» **Instructions for the task**: Write out the stretch of lines below that begins at the line with "After time to" and ends at the line with "At Etherealize, I", including both, exactly as given and nothing more.

****************

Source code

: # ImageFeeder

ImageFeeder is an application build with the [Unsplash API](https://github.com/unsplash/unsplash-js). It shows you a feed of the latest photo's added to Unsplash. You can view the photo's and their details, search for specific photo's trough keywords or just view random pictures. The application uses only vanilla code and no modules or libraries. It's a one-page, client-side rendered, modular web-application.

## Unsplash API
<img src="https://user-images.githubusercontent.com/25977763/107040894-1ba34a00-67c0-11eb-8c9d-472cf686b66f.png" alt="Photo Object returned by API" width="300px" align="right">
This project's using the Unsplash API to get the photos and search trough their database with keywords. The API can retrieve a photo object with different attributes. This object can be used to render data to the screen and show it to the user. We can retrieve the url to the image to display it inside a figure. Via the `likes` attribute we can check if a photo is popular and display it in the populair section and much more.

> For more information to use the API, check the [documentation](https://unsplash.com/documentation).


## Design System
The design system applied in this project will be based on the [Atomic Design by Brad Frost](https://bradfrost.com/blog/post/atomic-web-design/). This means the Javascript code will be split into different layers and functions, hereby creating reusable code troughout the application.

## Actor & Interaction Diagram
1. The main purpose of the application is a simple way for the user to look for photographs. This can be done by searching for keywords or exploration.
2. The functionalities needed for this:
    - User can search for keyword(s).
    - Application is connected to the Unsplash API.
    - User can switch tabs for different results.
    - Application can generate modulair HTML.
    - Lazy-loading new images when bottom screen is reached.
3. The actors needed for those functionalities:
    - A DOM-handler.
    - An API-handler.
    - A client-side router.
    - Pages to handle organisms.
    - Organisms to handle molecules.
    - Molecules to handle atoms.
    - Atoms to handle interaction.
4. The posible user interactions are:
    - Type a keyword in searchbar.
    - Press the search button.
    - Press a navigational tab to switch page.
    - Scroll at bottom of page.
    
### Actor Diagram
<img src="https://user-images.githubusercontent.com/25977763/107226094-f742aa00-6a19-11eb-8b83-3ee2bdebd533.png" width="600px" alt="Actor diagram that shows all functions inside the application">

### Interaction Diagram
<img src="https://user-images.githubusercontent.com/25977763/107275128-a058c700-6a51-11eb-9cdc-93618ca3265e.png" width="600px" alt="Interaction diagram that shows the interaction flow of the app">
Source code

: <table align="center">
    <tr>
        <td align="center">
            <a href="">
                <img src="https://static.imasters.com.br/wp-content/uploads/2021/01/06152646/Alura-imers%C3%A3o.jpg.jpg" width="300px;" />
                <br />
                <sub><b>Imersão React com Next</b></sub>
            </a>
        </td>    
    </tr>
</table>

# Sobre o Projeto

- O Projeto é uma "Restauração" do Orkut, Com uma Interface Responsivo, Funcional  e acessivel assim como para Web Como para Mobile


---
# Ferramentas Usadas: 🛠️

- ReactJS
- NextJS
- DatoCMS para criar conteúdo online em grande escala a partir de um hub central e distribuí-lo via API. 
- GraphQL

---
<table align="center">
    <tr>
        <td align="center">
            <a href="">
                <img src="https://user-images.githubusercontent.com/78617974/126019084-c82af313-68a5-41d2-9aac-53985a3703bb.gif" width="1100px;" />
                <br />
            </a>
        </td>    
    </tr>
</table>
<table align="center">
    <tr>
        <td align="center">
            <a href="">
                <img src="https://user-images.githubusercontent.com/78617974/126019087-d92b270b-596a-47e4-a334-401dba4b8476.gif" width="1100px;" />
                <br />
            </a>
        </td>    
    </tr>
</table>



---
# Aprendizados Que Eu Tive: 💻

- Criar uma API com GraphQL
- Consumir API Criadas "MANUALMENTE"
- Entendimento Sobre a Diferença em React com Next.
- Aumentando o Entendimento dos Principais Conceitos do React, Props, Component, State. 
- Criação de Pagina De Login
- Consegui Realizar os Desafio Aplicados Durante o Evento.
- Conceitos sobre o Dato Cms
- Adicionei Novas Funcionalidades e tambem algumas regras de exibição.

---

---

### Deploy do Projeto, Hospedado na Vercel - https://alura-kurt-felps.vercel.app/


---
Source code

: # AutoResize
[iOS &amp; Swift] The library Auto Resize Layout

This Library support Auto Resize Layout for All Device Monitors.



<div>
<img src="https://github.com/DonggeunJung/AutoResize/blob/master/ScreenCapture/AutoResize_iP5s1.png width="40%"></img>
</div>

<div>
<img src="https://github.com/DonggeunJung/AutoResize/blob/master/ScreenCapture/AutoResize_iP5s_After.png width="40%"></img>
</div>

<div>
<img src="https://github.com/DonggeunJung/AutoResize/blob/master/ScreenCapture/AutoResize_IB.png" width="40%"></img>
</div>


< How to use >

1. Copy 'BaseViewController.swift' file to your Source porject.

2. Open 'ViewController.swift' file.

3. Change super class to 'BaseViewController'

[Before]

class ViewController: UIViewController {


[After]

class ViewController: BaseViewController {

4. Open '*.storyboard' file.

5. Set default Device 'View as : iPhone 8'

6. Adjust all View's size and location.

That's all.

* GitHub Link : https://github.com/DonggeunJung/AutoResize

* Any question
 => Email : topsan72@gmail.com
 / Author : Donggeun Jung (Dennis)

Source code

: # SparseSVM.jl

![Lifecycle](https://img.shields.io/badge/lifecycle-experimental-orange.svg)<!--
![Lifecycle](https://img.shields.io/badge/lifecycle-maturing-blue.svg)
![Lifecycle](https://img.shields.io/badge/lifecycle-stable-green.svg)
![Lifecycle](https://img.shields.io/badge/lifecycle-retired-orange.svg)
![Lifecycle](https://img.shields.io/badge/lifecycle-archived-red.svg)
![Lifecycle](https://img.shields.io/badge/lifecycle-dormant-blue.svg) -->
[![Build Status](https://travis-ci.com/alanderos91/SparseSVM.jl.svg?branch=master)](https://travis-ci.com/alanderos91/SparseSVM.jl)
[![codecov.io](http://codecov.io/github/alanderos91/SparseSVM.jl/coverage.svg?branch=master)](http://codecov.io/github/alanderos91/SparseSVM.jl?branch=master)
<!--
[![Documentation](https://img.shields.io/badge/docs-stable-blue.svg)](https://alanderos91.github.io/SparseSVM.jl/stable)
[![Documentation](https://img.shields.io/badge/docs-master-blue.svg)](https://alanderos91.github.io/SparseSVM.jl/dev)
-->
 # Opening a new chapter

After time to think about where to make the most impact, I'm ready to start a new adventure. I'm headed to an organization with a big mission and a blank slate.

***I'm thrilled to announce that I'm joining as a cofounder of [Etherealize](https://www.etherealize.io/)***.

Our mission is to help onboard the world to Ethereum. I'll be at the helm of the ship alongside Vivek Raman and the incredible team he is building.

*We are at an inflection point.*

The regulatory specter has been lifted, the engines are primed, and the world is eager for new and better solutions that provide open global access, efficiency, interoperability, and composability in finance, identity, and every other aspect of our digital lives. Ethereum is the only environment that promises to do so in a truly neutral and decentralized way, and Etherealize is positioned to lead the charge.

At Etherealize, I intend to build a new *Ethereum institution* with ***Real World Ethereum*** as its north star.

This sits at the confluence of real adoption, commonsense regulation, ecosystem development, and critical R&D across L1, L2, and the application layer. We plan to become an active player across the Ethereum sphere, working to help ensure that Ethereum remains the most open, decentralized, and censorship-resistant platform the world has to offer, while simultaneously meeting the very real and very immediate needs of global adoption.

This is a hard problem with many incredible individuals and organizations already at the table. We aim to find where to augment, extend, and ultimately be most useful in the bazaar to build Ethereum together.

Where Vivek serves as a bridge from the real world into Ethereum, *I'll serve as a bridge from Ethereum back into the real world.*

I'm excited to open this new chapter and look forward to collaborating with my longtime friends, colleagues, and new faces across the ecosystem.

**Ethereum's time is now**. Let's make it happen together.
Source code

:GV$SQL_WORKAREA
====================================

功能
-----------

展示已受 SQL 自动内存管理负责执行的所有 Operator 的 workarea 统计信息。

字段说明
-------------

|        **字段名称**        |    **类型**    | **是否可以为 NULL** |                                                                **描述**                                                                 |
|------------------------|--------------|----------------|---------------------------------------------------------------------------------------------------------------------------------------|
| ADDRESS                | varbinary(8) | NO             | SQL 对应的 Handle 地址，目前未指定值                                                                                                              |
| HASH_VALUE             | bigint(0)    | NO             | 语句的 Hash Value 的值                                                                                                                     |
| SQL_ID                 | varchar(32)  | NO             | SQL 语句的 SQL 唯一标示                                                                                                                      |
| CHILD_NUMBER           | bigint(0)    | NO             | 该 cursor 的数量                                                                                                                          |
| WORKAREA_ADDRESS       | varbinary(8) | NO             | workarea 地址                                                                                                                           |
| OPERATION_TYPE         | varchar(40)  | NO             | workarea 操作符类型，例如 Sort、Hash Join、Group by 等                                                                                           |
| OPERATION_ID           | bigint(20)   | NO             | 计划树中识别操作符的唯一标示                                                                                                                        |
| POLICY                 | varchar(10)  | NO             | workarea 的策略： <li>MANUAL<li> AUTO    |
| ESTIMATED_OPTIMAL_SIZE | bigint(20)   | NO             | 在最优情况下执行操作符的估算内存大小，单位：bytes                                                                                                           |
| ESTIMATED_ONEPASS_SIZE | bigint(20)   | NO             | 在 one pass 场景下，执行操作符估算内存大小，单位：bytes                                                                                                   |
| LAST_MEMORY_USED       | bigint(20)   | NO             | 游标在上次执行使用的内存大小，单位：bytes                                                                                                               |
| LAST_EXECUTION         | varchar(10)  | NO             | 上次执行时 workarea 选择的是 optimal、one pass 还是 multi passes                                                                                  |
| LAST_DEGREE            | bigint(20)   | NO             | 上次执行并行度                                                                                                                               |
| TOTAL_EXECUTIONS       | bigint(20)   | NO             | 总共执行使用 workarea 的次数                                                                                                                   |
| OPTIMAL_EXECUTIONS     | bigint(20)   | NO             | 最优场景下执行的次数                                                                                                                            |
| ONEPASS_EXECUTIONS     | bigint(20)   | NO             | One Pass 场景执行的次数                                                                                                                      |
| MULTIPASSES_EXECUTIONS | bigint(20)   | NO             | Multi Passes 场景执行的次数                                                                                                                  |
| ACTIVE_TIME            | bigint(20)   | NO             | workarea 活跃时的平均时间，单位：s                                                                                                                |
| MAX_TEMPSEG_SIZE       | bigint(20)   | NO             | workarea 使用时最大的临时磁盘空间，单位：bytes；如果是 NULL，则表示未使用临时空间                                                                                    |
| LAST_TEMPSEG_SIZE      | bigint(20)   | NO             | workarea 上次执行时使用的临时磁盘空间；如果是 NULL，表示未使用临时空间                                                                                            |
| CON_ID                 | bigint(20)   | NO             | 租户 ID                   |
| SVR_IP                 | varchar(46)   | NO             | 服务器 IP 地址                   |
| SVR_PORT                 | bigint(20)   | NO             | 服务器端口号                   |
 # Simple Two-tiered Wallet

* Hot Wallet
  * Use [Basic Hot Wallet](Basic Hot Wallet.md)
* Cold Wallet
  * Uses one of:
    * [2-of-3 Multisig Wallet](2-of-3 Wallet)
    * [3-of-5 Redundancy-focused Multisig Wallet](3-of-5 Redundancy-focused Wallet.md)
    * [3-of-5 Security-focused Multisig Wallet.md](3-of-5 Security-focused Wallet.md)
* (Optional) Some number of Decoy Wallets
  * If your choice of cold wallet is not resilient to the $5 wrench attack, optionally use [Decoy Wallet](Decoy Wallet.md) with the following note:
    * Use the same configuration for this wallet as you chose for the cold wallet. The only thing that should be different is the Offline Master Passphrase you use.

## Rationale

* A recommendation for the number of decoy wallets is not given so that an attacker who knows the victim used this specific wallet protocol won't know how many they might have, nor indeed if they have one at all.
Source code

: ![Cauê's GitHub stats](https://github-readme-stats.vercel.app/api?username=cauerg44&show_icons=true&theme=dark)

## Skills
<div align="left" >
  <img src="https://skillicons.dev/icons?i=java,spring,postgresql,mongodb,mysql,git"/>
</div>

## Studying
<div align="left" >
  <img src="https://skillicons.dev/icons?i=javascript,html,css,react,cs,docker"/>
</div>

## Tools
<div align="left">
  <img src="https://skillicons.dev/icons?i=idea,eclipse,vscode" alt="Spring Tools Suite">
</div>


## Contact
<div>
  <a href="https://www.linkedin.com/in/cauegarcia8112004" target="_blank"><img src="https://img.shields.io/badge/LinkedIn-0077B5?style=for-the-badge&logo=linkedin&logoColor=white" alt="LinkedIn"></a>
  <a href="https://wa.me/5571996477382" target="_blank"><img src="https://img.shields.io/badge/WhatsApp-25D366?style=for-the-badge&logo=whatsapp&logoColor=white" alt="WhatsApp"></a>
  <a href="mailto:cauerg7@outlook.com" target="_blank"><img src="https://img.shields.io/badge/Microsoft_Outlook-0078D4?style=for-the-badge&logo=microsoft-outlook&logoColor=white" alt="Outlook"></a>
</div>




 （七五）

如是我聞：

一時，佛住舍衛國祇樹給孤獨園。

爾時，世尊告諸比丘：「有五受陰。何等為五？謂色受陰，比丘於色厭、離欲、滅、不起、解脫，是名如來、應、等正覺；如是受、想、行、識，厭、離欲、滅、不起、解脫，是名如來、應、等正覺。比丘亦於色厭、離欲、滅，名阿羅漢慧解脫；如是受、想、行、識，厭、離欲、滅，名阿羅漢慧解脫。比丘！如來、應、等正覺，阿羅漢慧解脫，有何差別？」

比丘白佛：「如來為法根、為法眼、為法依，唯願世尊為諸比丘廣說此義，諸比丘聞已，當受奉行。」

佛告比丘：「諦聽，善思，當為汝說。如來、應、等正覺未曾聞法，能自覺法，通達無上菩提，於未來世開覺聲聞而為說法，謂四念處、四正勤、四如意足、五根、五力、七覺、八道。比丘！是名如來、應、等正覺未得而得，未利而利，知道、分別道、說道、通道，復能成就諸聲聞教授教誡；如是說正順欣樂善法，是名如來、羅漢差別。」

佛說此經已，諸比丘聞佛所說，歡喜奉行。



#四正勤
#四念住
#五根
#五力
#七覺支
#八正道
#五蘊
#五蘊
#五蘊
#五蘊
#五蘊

****************

» **Task response**:
After time to think about where to make the most impact, I'm ready to start a new adventure. I'm headed to an organization with a big mission and a blank slate.

***I'm thrilled to announce that I'm joining as a cofounder of [Etherealize](https://www.etherealize.io/)***.

Our mission is to help onboard the world to Ethereum. I'll be at the helm of the ship alongside Vivek Raman and the incredible team he is building.

*We are at an inflection point.*

The regulatory specter has been lifted, the engines are primed, and the world is eager for new and better solutions that provide open global access, efficiency, interoperability, and composability in finance, identity, and every other aspect of our digital lives. Ethereum is the only environment that promises to do so in a truly neutral and decentralized way, and Etherealize is positioned to lead the charge.

At Etherealize, I intend to build a new *Ethereum institution* with ***Real World Ethereum*** as its north star.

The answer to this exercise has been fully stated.